- [Selected passage]:
- - - - -
How Hungary came to be

Seven Magyar tribes, led by Árpád, rode out of the Pontic steppes and took hold of the Carpathian Basin between 862 and 895. The symbolic founding date is 896. A century later, King Stephen I accepted Catholicism as the state religion and formally established the Kingdom of Hungary in 1000, anchoring the country to Western Christendom.

The centuries that followed brought Ottoman conquest in 1526, Habsburg liberation in 1699, and the Ausgleich of 1867, which gave Hungary autonomy within the Austro-Hungarian Dual Monarchy. The Treaty of Trianon in 1920 stripped more than two-thirds of the pre-war territory. Soviet rule lasted until 1989, when the Third Republic was founded; Hungary joined the European Union in 2004.

People & landmarks

Who and what shaped it

People who shaped it

Imre Steindl
Designed Hungarian Parliament Building in neo-Gothic style; opened 1902, died weeks before completion.
Frigyes Schulek
Architect (1841–1919) involved in Gothic and Romanesque Revival; designed Fisherman's Bastion.
Ödön Lechner
Pioneered Hungary's unique Art Nouveau using folk motifs and glazed ceramics; designed Museum of Applied Arts (1896) and Post Office Savings Bank (1901).
Marcel Breuer
Born Pécs, Hungary; modernist architect and designer; designed Whitney Museum of American Art and UNESCO headquarters.
Frigyes Feszl
Mid-19th century architect regarded as first attempt at establishing Hungarian national architecture; designed Vigadó concert hall.
- - - - -
- [Given instruction 1]: Could you echo, word for word, the lines of the listing from the one holding "Document page, 1654x1241 pixels." through the one holding "picture [735, 978, 919, 1183]", both included?
- [Given instruction 2]: Can you carry on the text about how Hungary came to be, starting right after its last line?
The text on Hungary and the listing come from unrelated sources.

Region boundary data
- - - - -
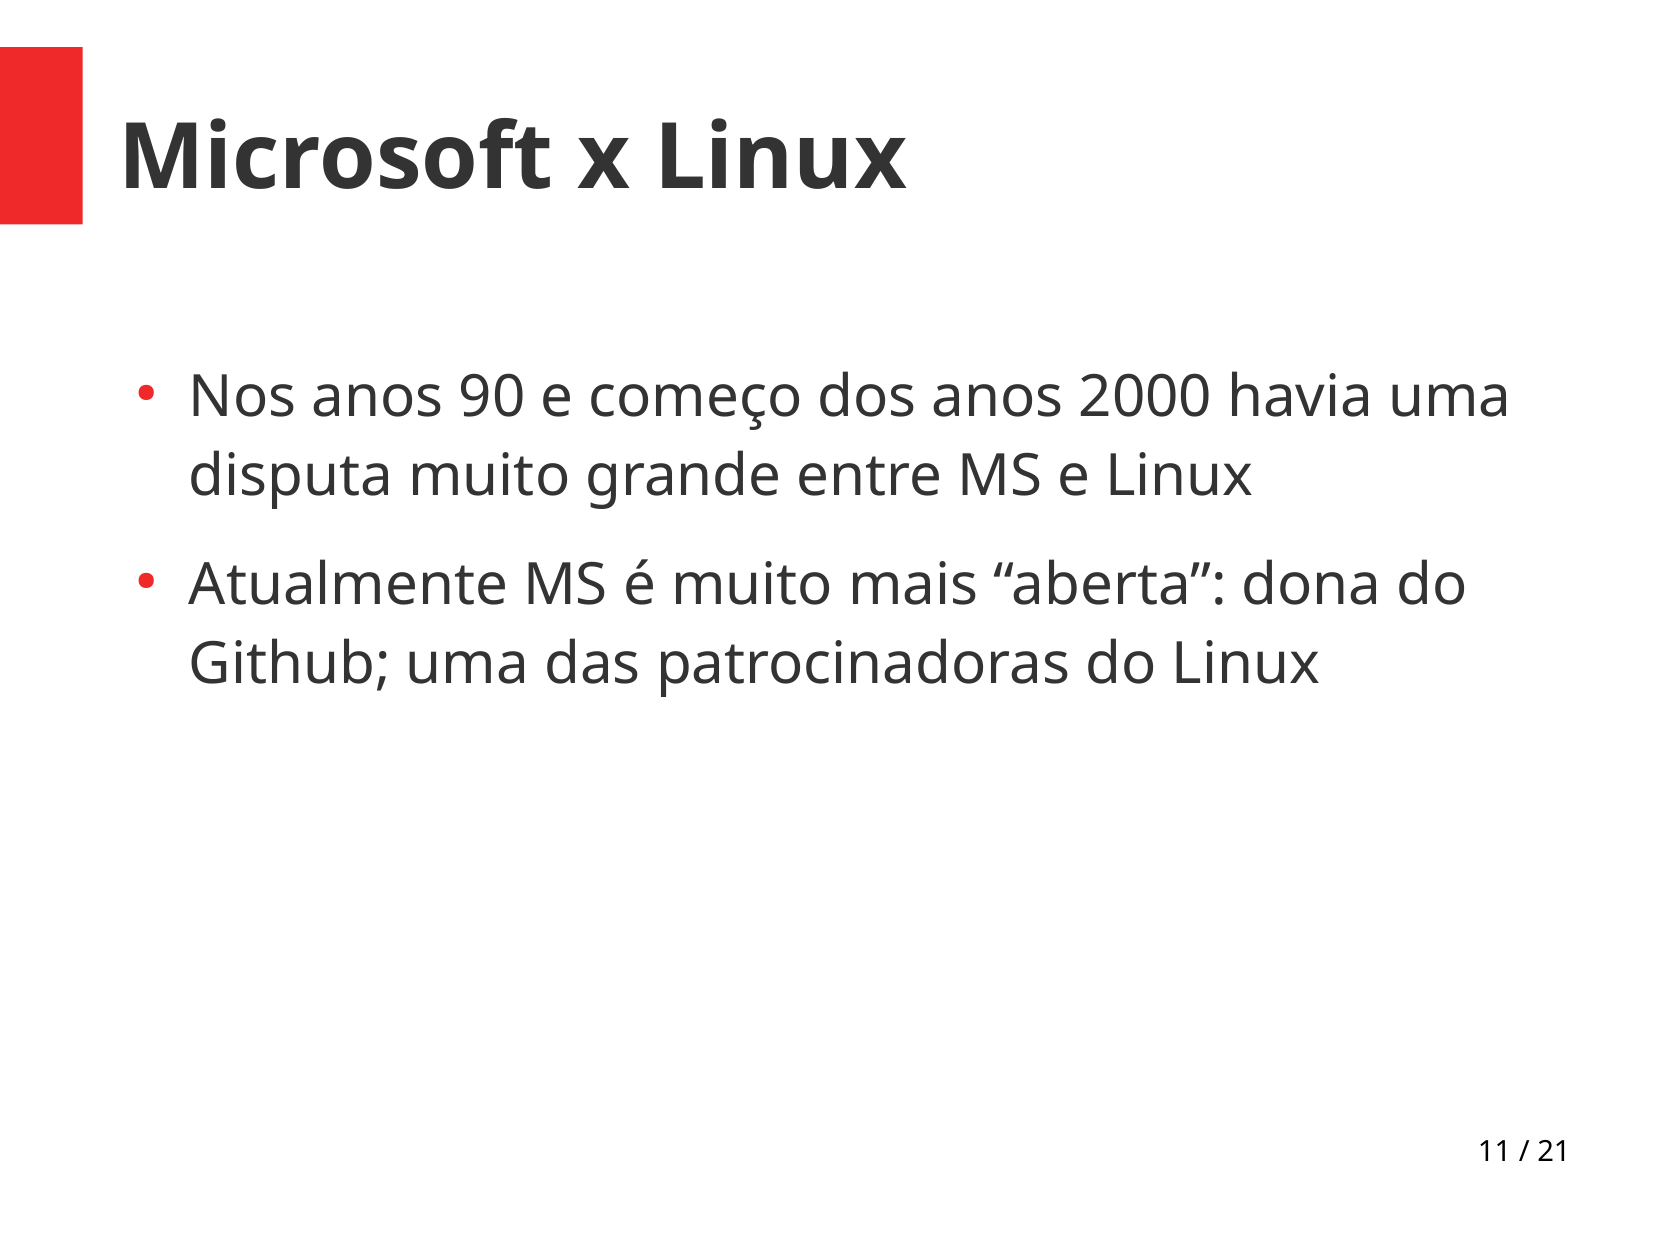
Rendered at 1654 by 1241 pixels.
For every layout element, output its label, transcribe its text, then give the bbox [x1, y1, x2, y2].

title Microsoft x Linux [118, 49, 1571, 257]
list Nos anos 90 e começo dos anos 2000 havia uma disputa muito grande entre MS e Linux Atualmente MS é muito mais “aberta”: dona do Github; uma das patrocinadoras do Linux [118, 354, 1536, 1074]
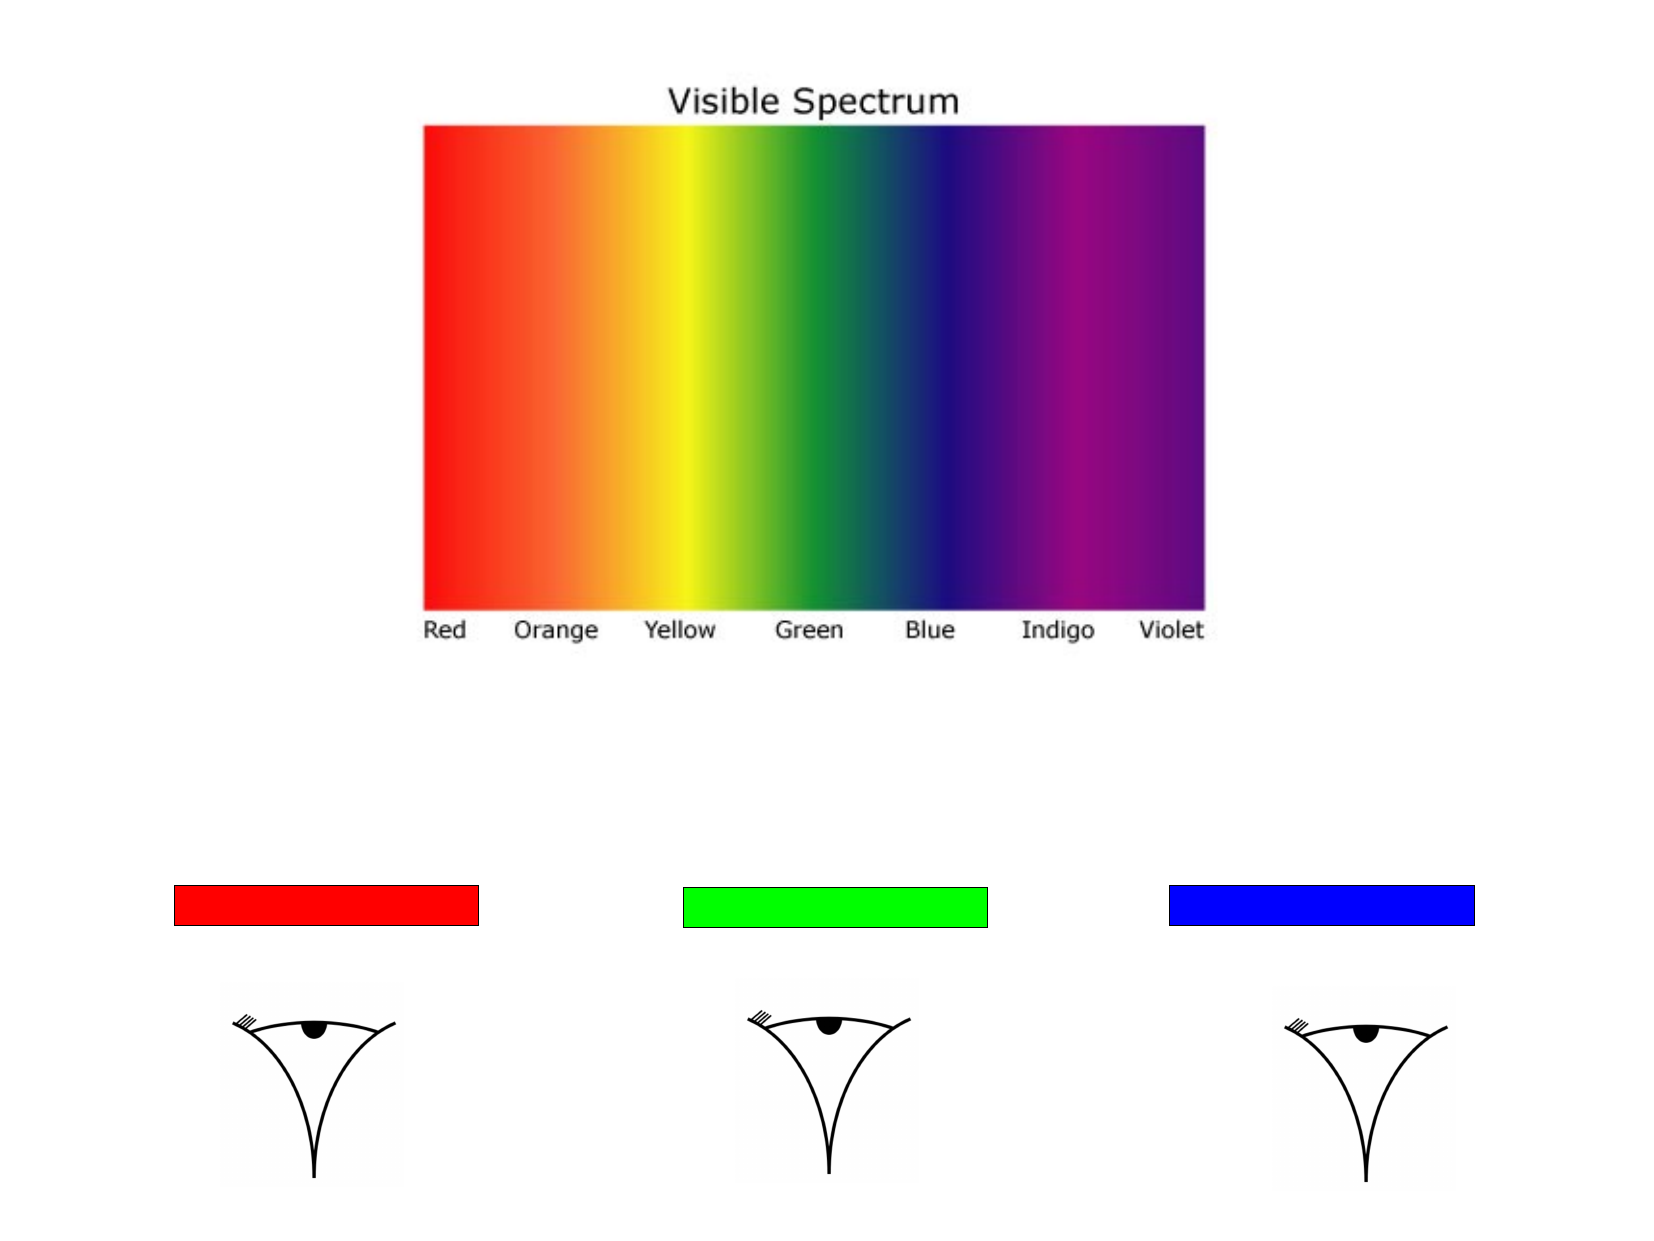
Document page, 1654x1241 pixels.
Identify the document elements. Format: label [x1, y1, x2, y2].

text_box [174, 885, 479, 926]
picture [1272, 986, 1456, 1191]
text_box [1169, 885, 1475, 926]
picture [356, 57, 1289, 700]
picture [220, 982, 404, 1187]
text_box [683, 887, 988, 928]
picture [735, 978, 919, 1183]
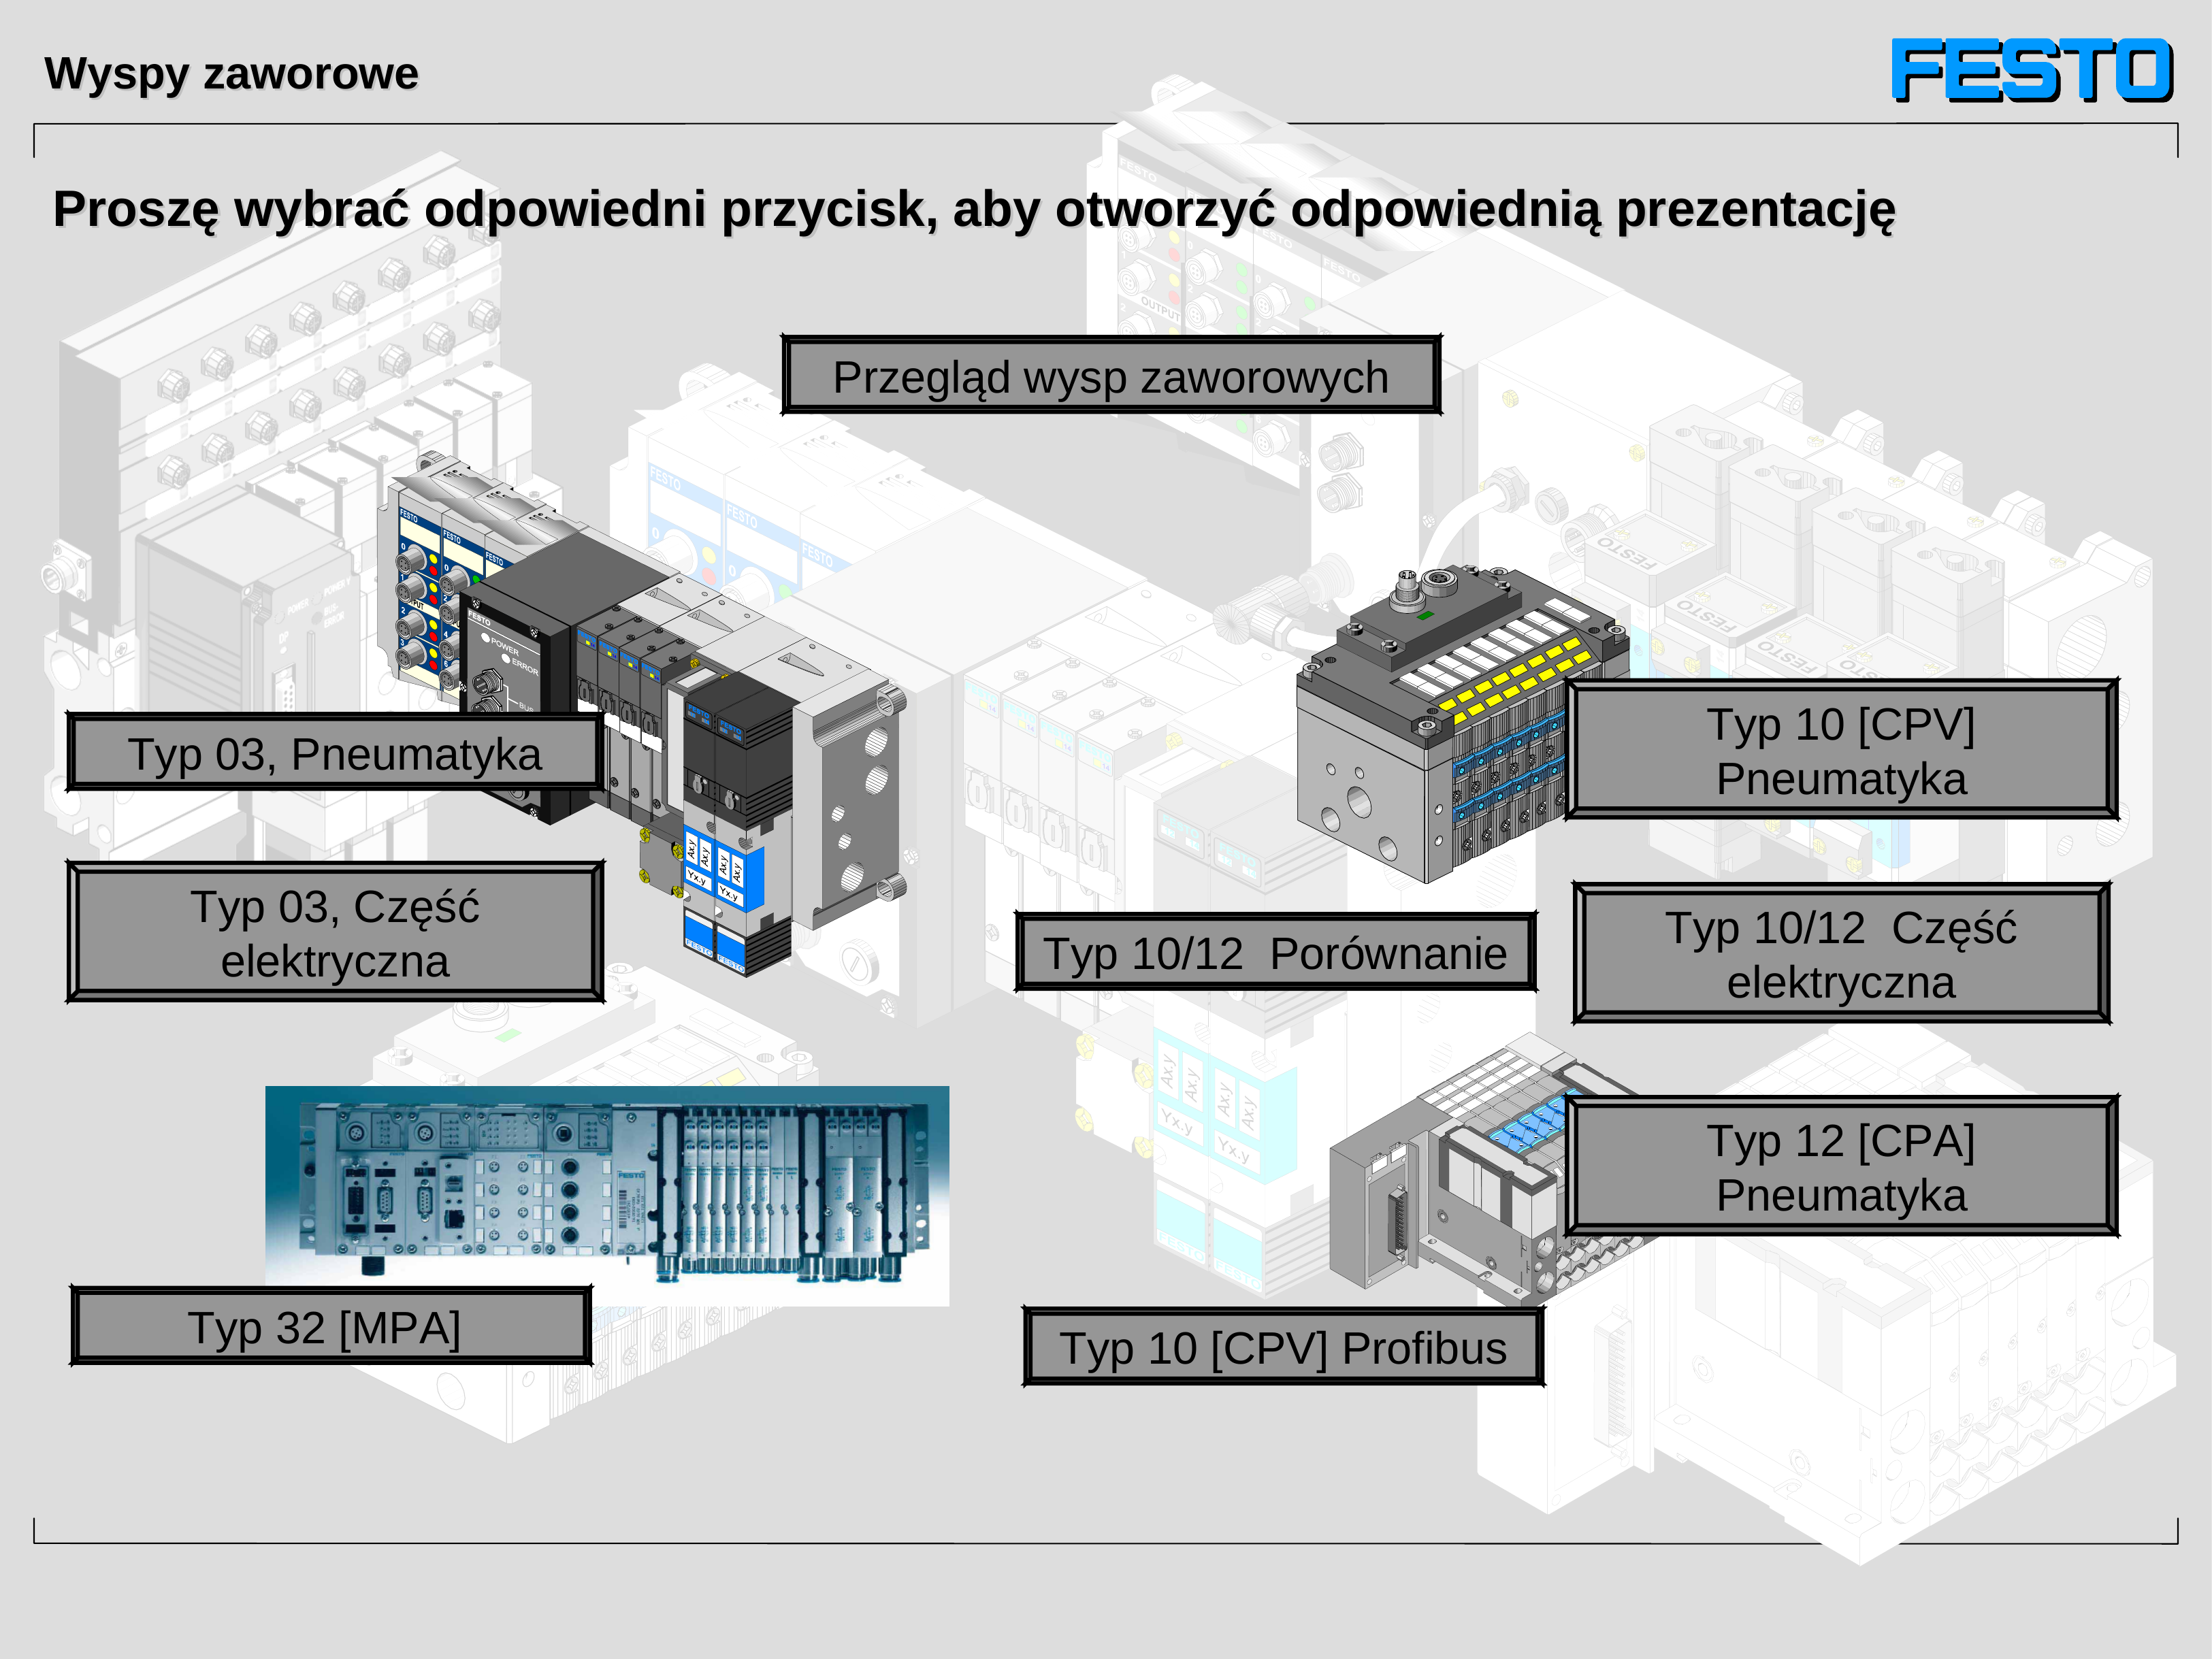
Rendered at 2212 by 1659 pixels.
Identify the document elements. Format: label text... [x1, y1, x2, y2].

text_box Typ 32 [MPA] [78, 1293, 585, 1358]
text_box Typ 03, Pneumatyka [74, 719, 597, 783]
picture [1327, 1029, 1682, 1318]
text_box Przegląd wysp zaworowych [790, 342, 1434, 407]
picture [265, 1086, 949, 1307]
picture [34, 144, 911, 982]
text_box Proszę wybrać odpowiedni przycisk, aby otworzyć odpowiednią prezentację [42, 169, 1909, 242]
text_box Typ 10/12 Porównanie [1023, 919, 1529, 983]
text_box Typ 03, Część elektryczna [78, 872, 593, 991]
text_box Typ 12 [CPA] Pneumatyka [1576, 1106, 2107, 1225]
text_box Typ 10 [CPV] Profibus [1030, 1314, 1538, 1378]
text_box Typ 10 [CPV] Pneumatyka [1576, 689, 2107, 808]
picture [1292, 561, 1634, 887]
text_box Typ 10/12 Część elektryczna [1584, 893, 2099, 1012]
- - - - -
- [Exercise output 1]:
Document page, 1654x1241 pixels.
Identify the document elements. Format: label [x1, y1, x2, y2].

text_box [174, 885, 479, 926]
picture [1272, 986, 1456, 1191]
text_box [1169, 885, 1475, 926]
picture [356, 57, 1289, 700]
picture [220, 982, 404, 1187]
text_box [683, 887, 988, 928]
picture [735, 978, 919, 1183]

- [Exercise output 2]:
Imre Makovecz
Created organic architecture using timber and skilled carpentry; Church of the Holy Spirit in Paks completed 1990.
King Stephen I
Founded Kingdom of Hungary in 1000 and accepted Catholicism as state religion.
King Matthias
During his reign, Hungary enjoyed Western European standard of living and culture flourished at royal palaces in Buda and Visegrád.

Landmark buildings

Hungarian Parliament Building
Neo-Gothic landmark designed by Imre Steindl, opened 1902; 268 m long, 96 m tall (height alludes to 896, year of Magyar conquest); contains Holy Crown of Hungary since 2000.
Matthias Church
Neo-Gothic coronation church where Matthias Corvinus and Franz Joseph were crowned King of Hungary; reimagined by Frigyes Schulek.
Fisherman's Bastion
Gothic and Romanesque Revival structure designed by Frigyes Schulek.
Dohány Synagogue
Designed by Ludwig Förster; site acquired 1844; among world's largest synagogues with 2,964 seats.
Museum of Applied Arts
Designed by Ödön Lechner in 1896; pioneered Hungarian Art Nouveau with folk art motifs and glazed ceramic decorations.
Post Office Savings Bank
Designed by Ödön Lechner in 1901; exemplifies Hungarian Art Nouveau with distinctive glazed ceramic ornamentation.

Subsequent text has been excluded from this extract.